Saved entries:
»»

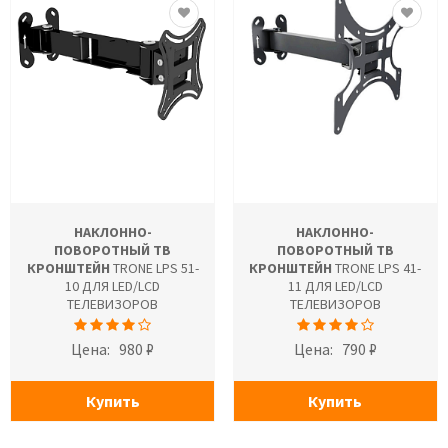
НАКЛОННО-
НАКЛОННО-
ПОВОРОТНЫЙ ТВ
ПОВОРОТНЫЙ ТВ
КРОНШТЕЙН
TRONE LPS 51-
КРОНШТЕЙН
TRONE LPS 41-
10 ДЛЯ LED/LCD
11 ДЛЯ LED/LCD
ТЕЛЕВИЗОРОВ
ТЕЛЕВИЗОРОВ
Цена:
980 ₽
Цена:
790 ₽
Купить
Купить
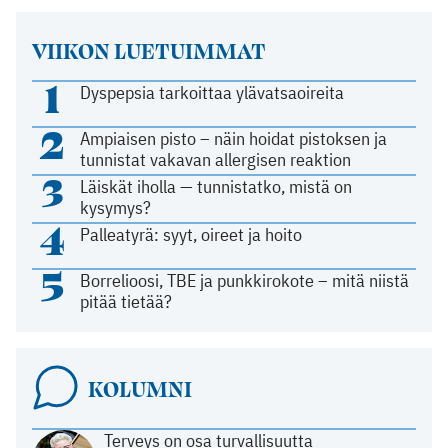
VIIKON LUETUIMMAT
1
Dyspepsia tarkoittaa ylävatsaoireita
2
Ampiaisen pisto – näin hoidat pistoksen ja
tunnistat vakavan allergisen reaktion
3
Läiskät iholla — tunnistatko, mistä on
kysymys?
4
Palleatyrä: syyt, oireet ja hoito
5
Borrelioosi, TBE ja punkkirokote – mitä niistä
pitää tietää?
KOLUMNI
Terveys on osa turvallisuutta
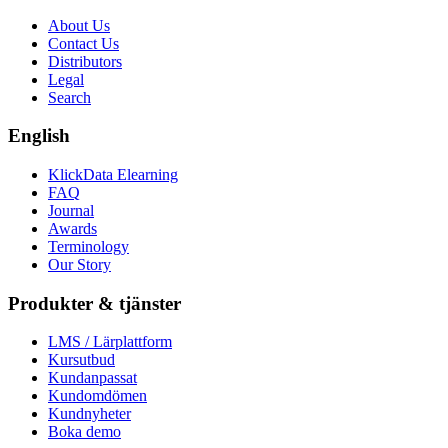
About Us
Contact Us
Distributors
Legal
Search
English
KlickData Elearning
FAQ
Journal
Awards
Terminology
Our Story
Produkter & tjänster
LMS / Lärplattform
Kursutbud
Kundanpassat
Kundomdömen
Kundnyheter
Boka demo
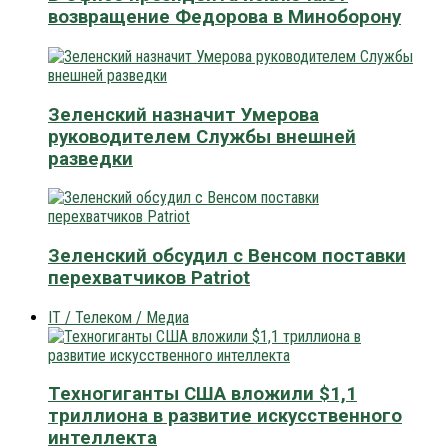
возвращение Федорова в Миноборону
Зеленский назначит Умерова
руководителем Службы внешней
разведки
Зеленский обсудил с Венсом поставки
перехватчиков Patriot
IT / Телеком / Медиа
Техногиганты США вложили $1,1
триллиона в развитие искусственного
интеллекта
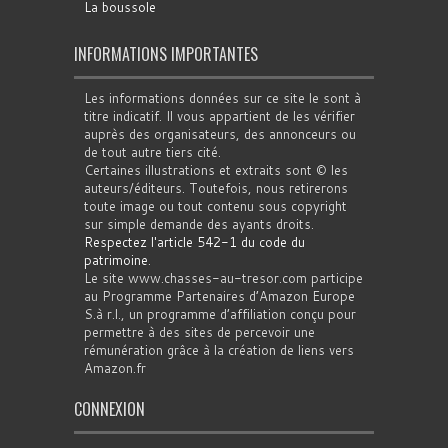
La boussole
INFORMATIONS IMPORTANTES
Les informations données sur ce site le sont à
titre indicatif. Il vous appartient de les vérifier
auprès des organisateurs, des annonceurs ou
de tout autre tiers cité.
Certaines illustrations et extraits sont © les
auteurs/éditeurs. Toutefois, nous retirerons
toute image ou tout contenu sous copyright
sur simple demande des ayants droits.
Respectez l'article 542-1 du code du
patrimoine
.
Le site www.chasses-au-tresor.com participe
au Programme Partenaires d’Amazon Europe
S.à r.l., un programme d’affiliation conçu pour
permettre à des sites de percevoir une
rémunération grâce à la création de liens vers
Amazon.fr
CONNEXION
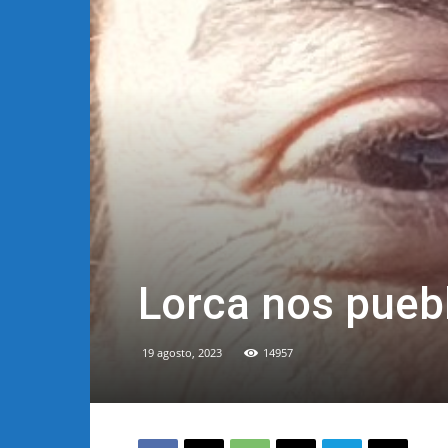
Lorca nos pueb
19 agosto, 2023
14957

««

■ **INSTRUCTIONS FOR THE TASK**: Please count how many lines of the data above contain the word "Зеленский" and give only that number.

■ **SOLUTION TO THE EXERCISE**: 2